Su rival a batir es China, país cuya economía planificada es capaz de soslayar el problema de una legislación cambiante –a costa de tres o cuatro derechos humanos básicos– y, en estas circunstancias, las grandes compañías capitalistas son incapaces de competir. La carrera ha llegado a tal ritmo que cada voto es un obstáculo.
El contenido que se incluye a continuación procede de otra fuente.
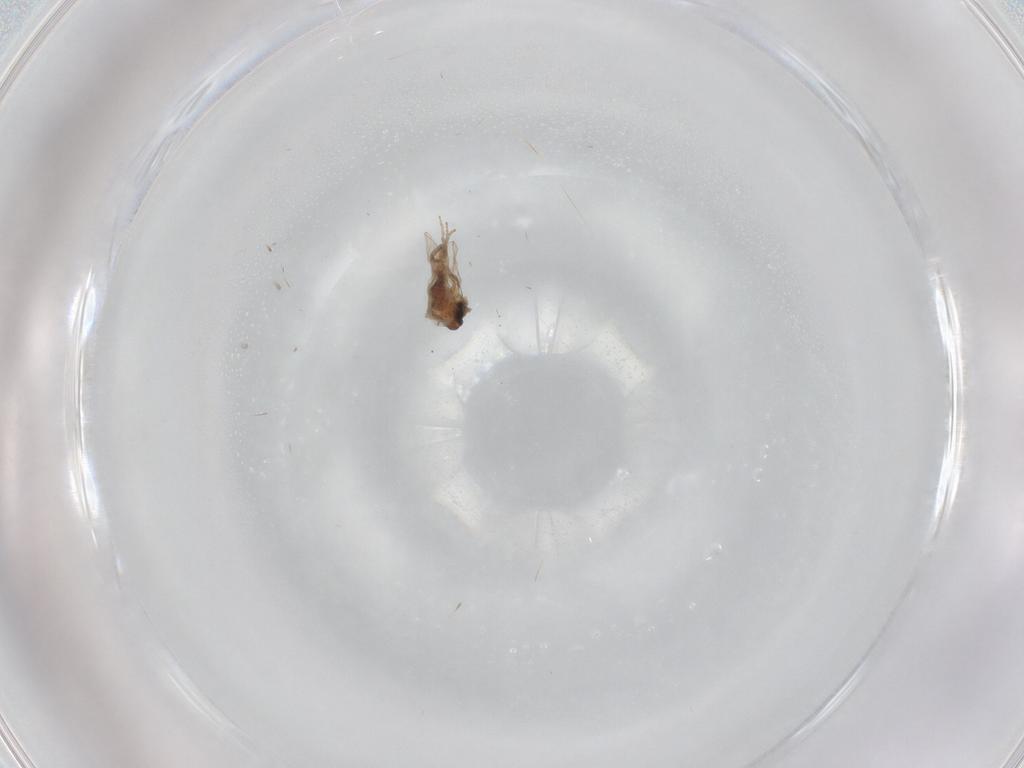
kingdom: Animalia
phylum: Arthropoda
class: Insecta
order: Diptera
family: Psychodidae
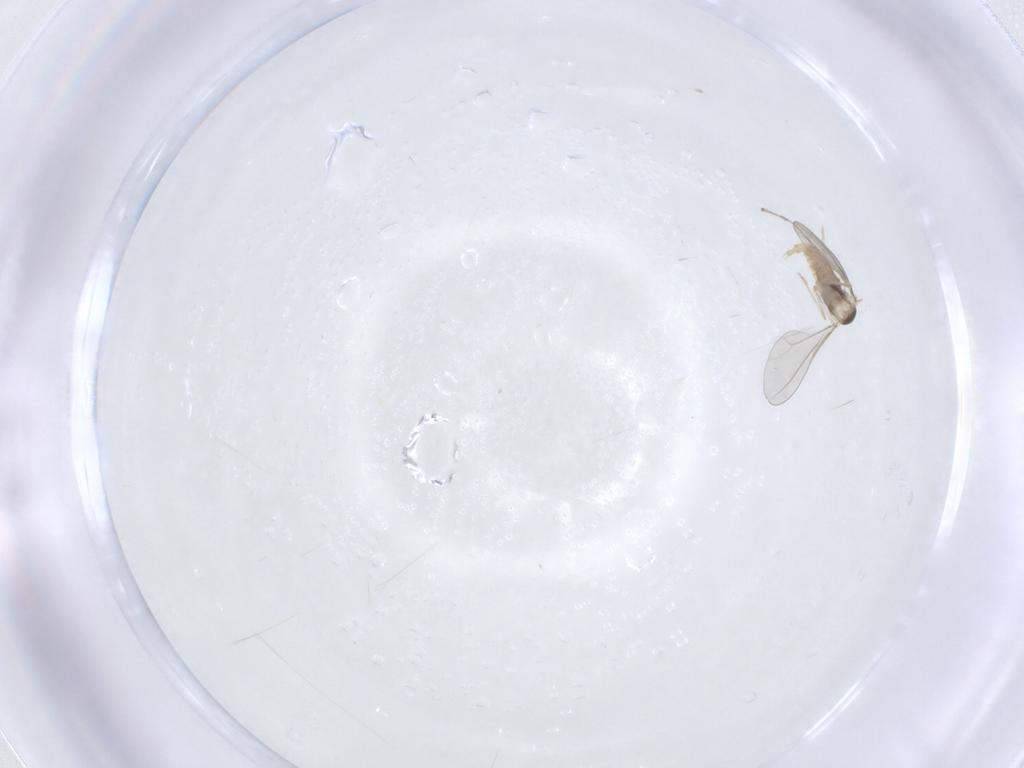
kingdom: Animalia
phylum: Arthropoda
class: Insecta
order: Diptera
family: Cecidomyiidae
El postcapitalismo ya es una realidad que vivimos, y esta vez no es un sistema económico el que lo rige y regirá todo, sino la ausencia de uno; entramos en una etapa de politeísmos de dioses menores, dioses de carne –y, por tanto, que sangran–; de CEOs que deciden el ritmo de las transiciones energéticas y los términos de la supervivencia humana. Hasta los más convencidos anarcocapitalistas creen que en su utopía los monopolios son entes de ficción, y están a punto de perder la fe; o de recuperar la vista. Pero es tarde también para ellos. La democracia va a tomarse unas merecidas vacaciones.